Dark Days is an underground film, though not in the way you might expect. Yes, Marc Singer’s film has a slightly subversive feel to it, as he champions the cause of people who most of us would otherwise ignore. But it is in the habitat of his subjects that this documentary takes us quite literally into the underground.

 

Dark Days explores the world of the NYC moles who have been for decades inhabiting the tunnels next to the Amtrak tracks by Penn Station. A dozen or so of the subterranean-dwelling men and women are the subject of Singer’s millenium-ending study of urban decay story that Martin Scorcese would approve of. This is a terribly dismal place we visit, and the people who live among the piles of refuse are of course viewed by society as being in many ways human refuse themselves. These folks have been discarded by society, their family and/or their employers. Some are victims of abuse, but most are victims of the addictions to which they have become slaves.

 

Six years in the making, Singer’s film has the sort of below street level griminess and grit that perfectly mirrors the subject matter. While hindered by terrible shooting conditions, and despite being a novice with a camera, Singer manages to craft some breathtaking shots, perhaps because he shot with film stock rather than the much more fiscally responsible but artistically compromising video. And most impressive of all, Singer pulls off a stunt that falls somewhere between the gonzo journalism of Hunter S. Thompson and Strasberg-style method acting, he actually spent two years in the urban caverns inhabited by his subjects, even using them as crew at times (they toted and set up equipment and found power sources). As a result, the line between storyteller and story is understandably blurred, and Singer’s documentary is infused with a deep sense of concern for the people he captures on film.

 

The film’s focus is upon the ability of the human spirit to survive in even the most dispiriting of conditions. Despite his closeness to the subject matter, Singer manages to avoid the sort of mawkishness that could have submarined his effort. Some stories are particularly affecting, like the crack cocaine-addicted Dee, whose two sons’ accidental burnings she wrenchingly describes, yet somehow this remarkably even-tempered film generally avoids the pitfalls of the more Dickensian melodrama that often afflict socially-conscious documentaries.

 

Singer’s recurrent use of images of rats scavenging among the mountains of trash that surround the people’s dwellings is interestingly ambiguous: Is the implicit parallel between the rats and the people meant to creep you out or affirm the resourcefulness of the humans and critters with whom they share the space?
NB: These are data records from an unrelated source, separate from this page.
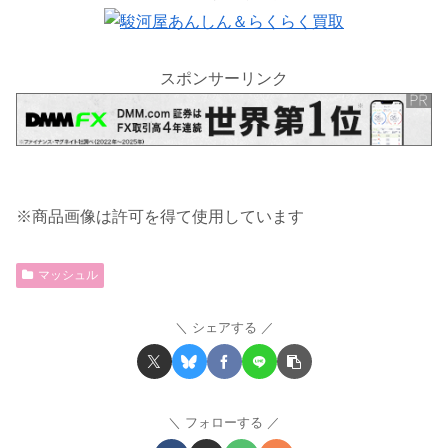
スポンサーリンク
※商品画像は許可を得て使用しています
マッシュル
シェアする
フォローする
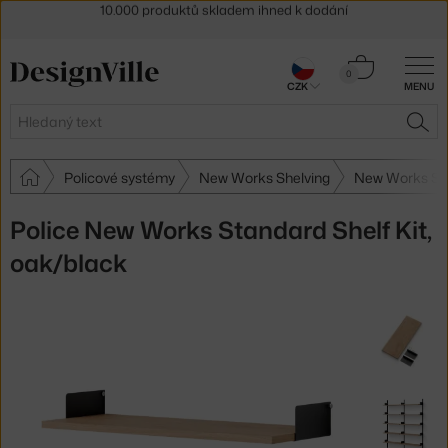
Sleva 5 % pro odběratele
newsletteru
30 dní na vrácení zboží
Košík
0
CZK
MENU
0 Kč
Hledat
HLE
Policové systémy
New Works Shelving
New Works Sh
Police New Works Standard Shelf Kit,
oak/black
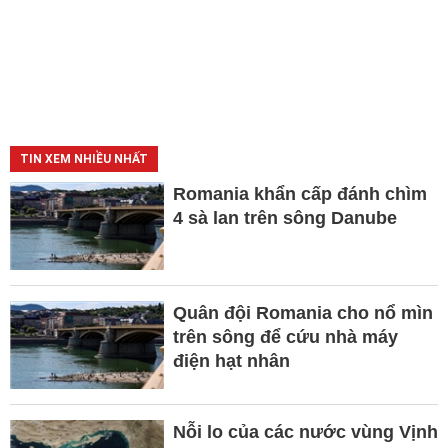
TIN XEM NHIỀU NHẤT
Romania khẩn cấp đánh chìm
4 sà lan trên sông Danube
Quân đội Romania cho nổ mìn
trên sông để cứu nhà máy
điện hạt nhân
Nỗi lo của các nước vùng Vịnh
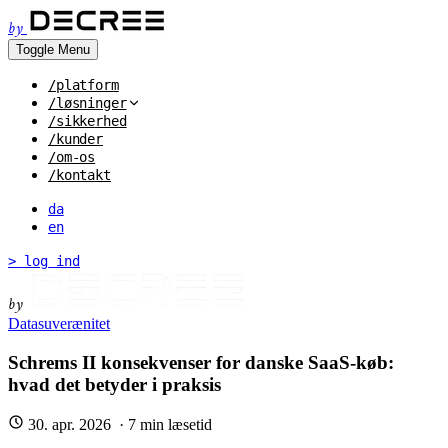
by
Toggle Menu
/platform
/løsninger
/sikkerhed
/kunder
/om-os
/kontakt
da
en
> log ind
by
Datasuverænitet
Schrems II konsekvenser for danske SaaS-køb:
hvad det betyder i praksis
30. apr. 2026
·
7
min læsetid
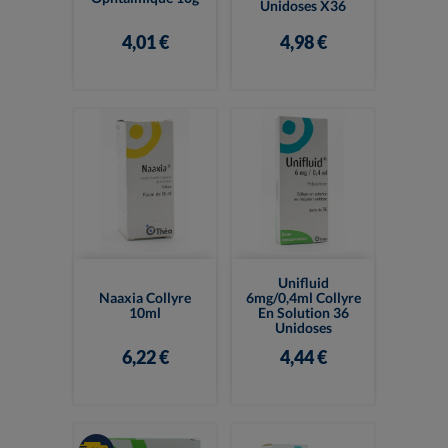
Unidoses X36
4,01 €
4,98 €
Unifluid
Naaxia Collyre
6mg/0,4ml Collyre
10ml
En Solution 36
Unidoses
6,22 €
4,44 €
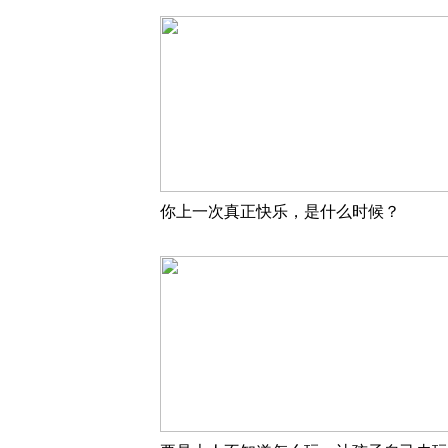
你上一次真正快乐，是什么时候？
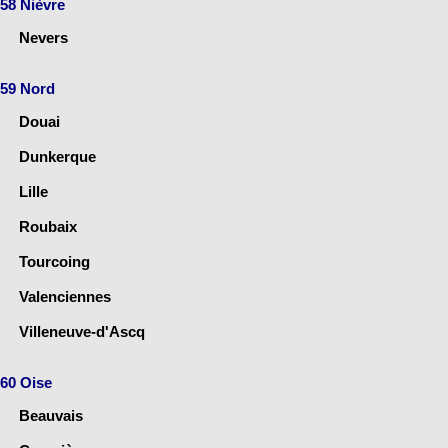
58 Nièvre
Nevers
59 Nord
Douai
Dunkerque
Lille
Roubaix
Tourcoing
Valenciennes
Villeneuve-d'Ascq
60 Oise
Beauvais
The people whose lives we share for 88 minutes carve an existence in this cavernous environment by building (and furnishing) shelters, tapping into power sources to provide light, heat and television (!), and spend much of their free time scrounging and dumpster diving in order to make use of the things that privileged people no longer deem useful. The film’s implicit attack on our society’s wastefulness in these scenes is no less effective despite the understatement.

 

It is only in its final stages that Dark Days loses focus. At the two-thirds mark, Singer announces that Amtrak has given the inhabitants thirty days to tear down their dwellings and leave their homes, hypocritically citing their concern for the inhabitants well-being (many of whom have lived there for several years—why now the sudden concern?). Amtrak then has their best laid plans laid to waste by the Coalition for the Homeless, whose lawsuit allows the squatters to take up new above-ground digs. Our final glimpses of the film’s subjects stand out, but for the wrong reason. Their Hallmark-fuzziness runs counter to all that we have seen before. Throughout Dark Days Singer champions the fighting spirit of its protagonists, so it is understandable (if artistically ill-advised) that he would want to leave us with a sense of triumph at film’s end.

 

Winner of audience award, cinematography and freedom of expression award at Sundance in 2000, Dark Days is a promising first-time effort for Singer. The film is a sordid boon, to borrow from Wordsworth, a touching story about a dismal situation, which is minimally marred by a happy ending that may cause some in the audience to gloss over the causes of much of the misery that precedes it.